[Skeletal landmark data]

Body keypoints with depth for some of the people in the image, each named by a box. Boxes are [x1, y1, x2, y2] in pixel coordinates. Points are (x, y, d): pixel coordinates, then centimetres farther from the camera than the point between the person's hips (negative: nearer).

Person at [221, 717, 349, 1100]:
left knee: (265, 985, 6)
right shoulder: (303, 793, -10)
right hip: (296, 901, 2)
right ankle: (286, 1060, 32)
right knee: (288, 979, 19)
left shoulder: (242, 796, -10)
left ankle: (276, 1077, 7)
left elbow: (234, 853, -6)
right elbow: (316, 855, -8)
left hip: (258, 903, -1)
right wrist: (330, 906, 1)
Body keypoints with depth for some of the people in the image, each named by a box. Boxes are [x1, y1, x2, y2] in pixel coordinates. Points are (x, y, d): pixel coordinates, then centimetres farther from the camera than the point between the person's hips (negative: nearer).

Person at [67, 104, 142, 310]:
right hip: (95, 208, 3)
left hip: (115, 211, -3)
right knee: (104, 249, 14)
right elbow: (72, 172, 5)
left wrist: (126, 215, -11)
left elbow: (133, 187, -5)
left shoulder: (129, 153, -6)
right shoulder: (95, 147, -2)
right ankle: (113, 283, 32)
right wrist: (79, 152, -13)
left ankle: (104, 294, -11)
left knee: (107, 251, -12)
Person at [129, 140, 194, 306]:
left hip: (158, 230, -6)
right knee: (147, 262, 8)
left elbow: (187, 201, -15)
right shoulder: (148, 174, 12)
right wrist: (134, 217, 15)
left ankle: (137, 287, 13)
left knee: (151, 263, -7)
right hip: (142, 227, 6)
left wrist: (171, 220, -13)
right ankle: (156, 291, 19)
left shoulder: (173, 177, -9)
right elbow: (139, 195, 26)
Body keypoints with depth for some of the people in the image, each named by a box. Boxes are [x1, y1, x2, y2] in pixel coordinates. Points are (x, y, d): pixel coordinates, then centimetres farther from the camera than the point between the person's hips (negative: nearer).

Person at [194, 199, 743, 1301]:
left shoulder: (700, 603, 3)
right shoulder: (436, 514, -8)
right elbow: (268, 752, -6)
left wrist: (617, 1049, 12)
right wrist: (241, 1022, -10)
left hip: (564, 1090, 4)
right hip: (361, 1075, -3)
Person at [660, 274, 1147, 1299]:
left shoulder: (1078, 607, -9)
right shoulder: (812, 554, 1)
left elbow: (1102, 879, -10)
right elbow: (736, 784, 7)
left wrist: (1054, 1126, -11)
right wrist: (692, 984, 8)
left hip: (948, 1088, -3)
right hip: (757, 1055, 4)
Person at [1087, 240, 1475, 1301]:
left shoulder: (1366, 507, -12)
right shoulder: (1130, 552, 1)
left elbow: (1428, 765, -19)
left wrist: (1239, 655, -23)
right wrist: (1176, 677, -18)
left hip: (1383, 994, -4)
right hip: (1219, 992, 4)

◆ **Task description**
Count the lines in the material above that contain the string "elbow", and give only the number.

◆ **Completed exercise**
10